┌─ Source data
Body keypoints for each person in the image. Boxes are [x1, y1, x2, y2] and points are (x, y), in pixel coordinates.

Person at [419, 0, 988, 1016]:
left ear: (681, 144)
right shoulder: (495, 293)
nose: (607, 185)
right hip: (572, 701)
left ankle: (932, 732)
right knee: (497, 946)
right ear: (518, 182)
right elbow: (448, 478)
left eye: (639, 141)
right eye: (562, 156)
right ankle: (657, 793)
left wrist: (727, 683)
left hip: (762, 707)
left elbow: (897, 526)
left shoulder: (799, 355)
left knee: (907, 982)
└─
┌─ Source data
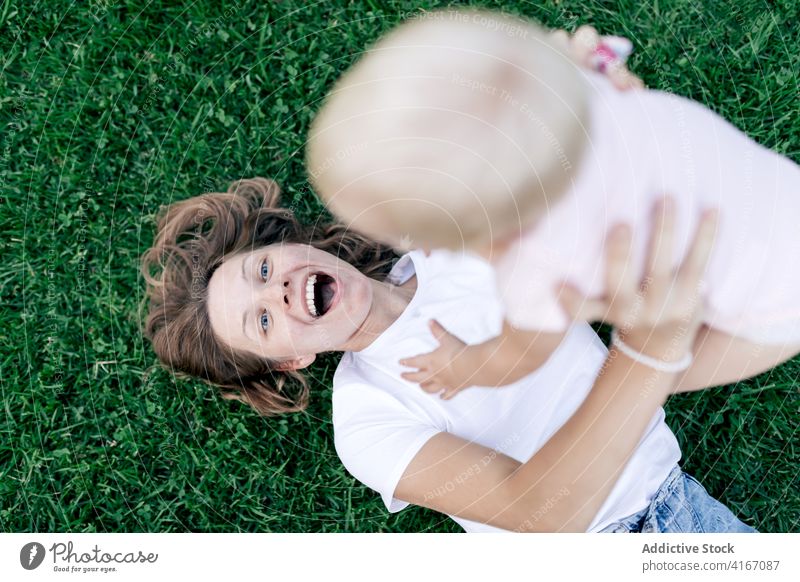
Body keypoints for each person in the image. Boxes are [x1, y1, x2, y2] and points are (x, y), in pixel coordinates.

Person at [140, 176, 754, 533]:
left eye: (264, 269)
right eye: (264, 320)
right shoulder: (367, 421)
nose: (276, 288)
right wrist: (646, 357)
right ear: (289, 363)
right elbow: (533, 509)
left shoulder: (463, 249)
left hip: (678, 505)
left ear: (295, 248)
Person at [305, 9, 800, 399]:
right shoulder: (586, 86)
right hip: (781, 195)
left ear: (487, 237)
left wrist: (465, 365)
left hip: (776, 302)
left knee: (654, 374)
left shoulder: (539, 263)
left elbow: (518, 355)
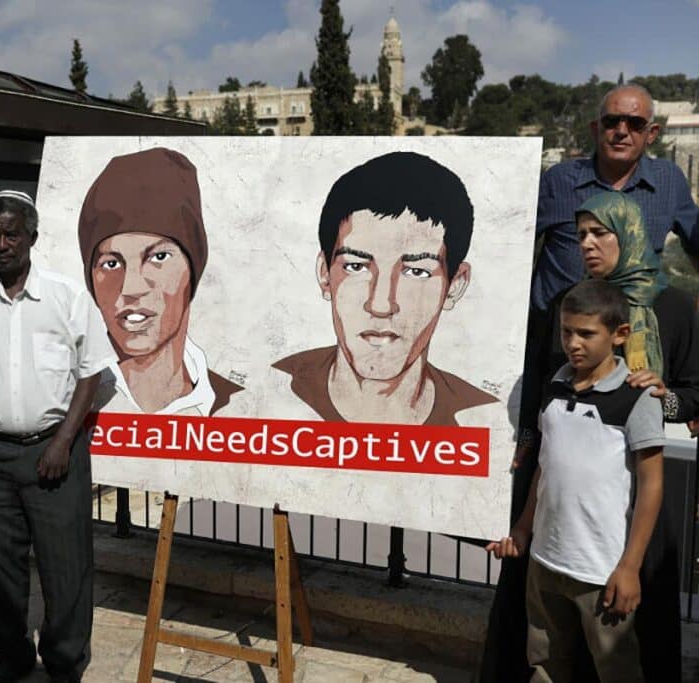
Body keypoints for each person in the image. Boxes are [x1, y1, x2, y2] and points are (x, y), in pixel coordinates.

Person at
└─
┌─ Source data
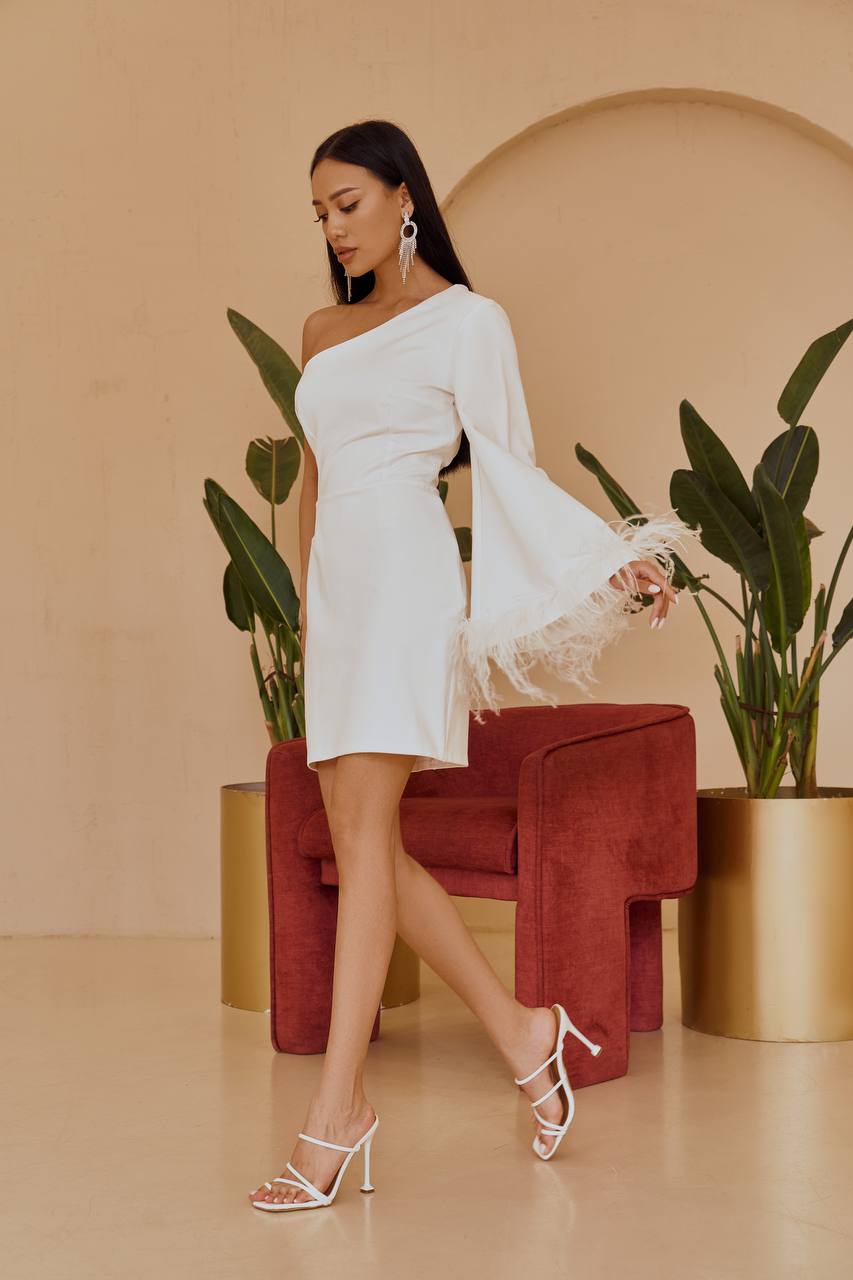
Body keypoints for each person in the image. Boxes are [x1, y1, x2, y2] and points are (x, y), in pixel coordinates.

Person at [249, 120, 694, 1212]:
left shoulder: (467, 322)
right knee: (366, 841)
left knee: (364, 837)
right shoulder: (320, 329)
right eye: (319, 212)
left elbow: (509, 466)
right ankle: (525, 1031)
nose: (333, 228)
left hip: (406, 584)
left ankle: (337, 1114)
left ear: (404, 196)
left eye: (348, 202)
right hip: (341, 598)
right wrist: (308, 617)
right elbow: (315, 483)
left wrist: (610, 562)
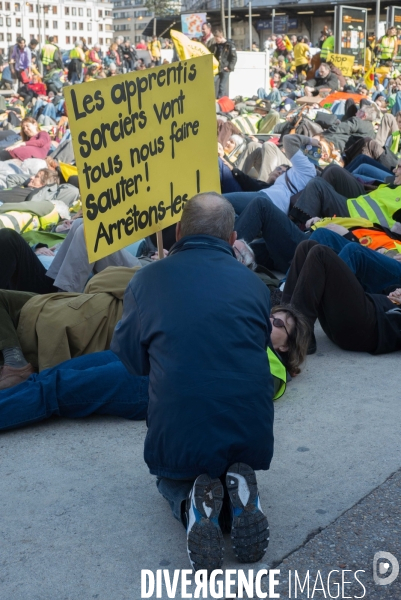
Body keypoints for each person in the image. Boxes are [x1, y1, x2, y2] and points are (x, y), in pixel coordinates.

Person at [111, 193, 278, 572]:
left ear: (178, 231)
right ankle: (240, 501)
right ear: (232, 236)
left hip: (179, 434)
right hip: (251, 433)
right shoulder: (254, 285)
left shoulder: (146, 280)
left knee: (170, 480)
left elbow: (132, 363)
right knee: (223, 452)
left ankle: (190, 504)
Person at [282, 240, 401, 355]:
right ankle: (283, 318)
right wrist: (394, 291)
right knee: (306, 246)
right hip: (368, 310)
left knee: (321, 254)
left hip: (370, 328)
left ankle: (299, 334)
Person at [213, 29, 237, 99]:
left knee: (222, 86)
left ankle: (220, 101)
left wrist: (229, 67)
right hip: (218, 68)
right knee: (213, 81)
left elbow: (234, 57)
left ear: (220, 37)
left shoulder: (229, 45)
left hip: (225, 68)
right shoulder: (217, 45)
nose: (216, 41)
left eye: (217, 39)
└─
Each line in which the string "wrist" is found must be copied from the data.

left wrist: (727, 683)
right wrist: (646, 357)
left wrist: (465, 365)
right wrist: (308, 617)
left wrist: (610, 562)
right wrist: (394, 291)
left wrist: (229, 67)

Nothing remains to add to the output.